Por Leonardo
Parrini
Pin Pon es un muñeco con cara de algodón se lava la
carita con agua y con jabón…
Eran los días de
infancia robada, en la edad de la inocencia, cuando sonaba esa canción en el Chile,
rojo y negro, que perdura en la memoria de un país largo como una cueca triste.

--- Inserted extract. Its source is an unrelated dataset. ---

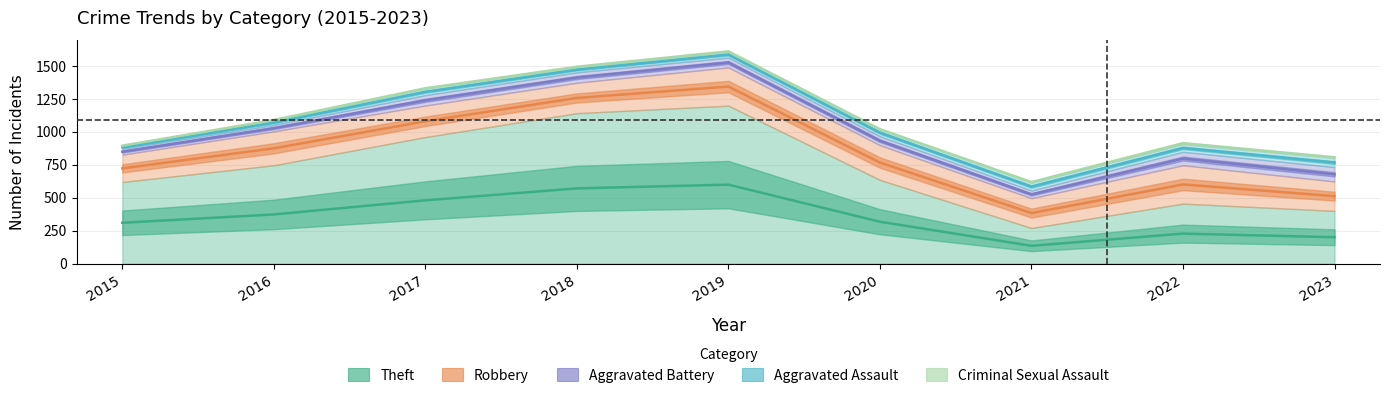

Is it true that Theft equals 331 at 2019?

False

Entonces un Muñeco encantador y encantado, saltaba desde el teclado de un piano
a las faldas del Tío Valentín. En esa diminuta figura de maravilloso payasito
que había nacido de la imaginación poética de Jorge Guerra, habitaba el alma
del niño que fuimos. Jorge era, entonces, un joven actor que se iniciaba en las
artes escénicas en un programa de televisión -desde 1965- que llevaba por
nombre Pin Pon. Había nacido el muñeco de cartón, Pin Pon, un buen día, para quedarse
de huésped en mi corazón de niño, para habitar la fantasía provista de inocencia
en un territorio donde las realidades se imponían por sobre los sueños infantiles.
Pin Pon cantaba,
jugaba, recomendaba, pedía que antes de dormir nos laváramos las manos y que soñáramos
con estrellas fulgurantes, como la estrella solitaria que vigilaba desde la
noche infinita a su Chile austral y emancipado. Cada tarde nos convocaba a esa
fiesta de la niñez compartida con tu héroe favorito, con el Muñeco de cartón
que convertía la jornada vespertina en una algarabía. En su maravilloso
universo creado en el set de televisión, todavía en blanco y negro, Pin Pon ponía
alas a nuestros afanes de chiquillos revoltosos, como el camarada de la alegría,
el pana con alma de niño feliz.
La vida seguía su
curso, como siguen las cosas que no tienen mucho sentido, como dicta Sabina. Ese
mundo adulto, que se pone de espaldas a la niñez, un día dio paso al absurdo
del golpe militar de septiembre de 1973. Y la alegría se trocó en drama para
millones de chilenos que veían sucumbir, bajo la violencia y represión militar,
a la tierra de la Mistral, la que cantó a los piececitos de niños, azulosos de frio; la maestra rural, la Nobel poetisa
universal, que como Pin Pon, había puesto un clavel de esperanza en el corazón
de cada niño chileno.
Jorge Guerra,
con la cara pintada de muñeco a medio lavar, tuvo que salir del Chile que se debatía
en la hoguera del odio fascista y emprendió el exilio en Ecuador, país hermano
y solidario con las mejores causas del continente. El Muñeco se afincó en
Quito, y desde las alturas andinas proclamaba su pregón de fantasía. Otros
niños, entonces, abrieron las puertas de su corazón para el hijo del sur. Y Pin
Pon, entonces, levantó una cabaña de bohíos en el corazón del niño montubio,
del negrito del Chota, del serranito chagra, del infante guayaco, del indígena amazónico
y del niño mestizo.
Nunca antes un transeúnte
de la imaginación latinoamericana había calado más hondo en el rincón de esos
corazoncitos ecuatoriales. Puro amor equinoccial, pura sabia ancestral, puro país
canela había acogido al Muñeco encantador. Y sintiéndose en casa entre hermanos,
en la tierra también encantada del mágico Ecuador, Pin Pon se quedó hasta el día
en que el corazón gigante de Jorge Guerra dejó de latir, una mañana aciaga en
su pecho de cartón.
Ha transcurrido
un lustro exacto de ese 6 de febrero de 2009. Ese invierno fue duro en el país,
como si la Pachamama ecuatorial se resintiera por tan sentida ausencia del
Muñeco. No puedo sino recordarlo maquillándose entre bambalinas o recitando
largos poemas en los recitales solidarios con Chile militarizado. Ese fue Jorge
Guerra, el Muñeco inolvidable. Un hombre con corazón de niño eterno. Un ser humano
enorme. Esta noche, será una noche estrellada en Quito. Auscultando el firmamento
tal vez lo veamos pasar, Pin Pon vigilante y fugaz, el Muñeco de cartón, en interminable
viaje, sin escala, hacia la fantasía infinita.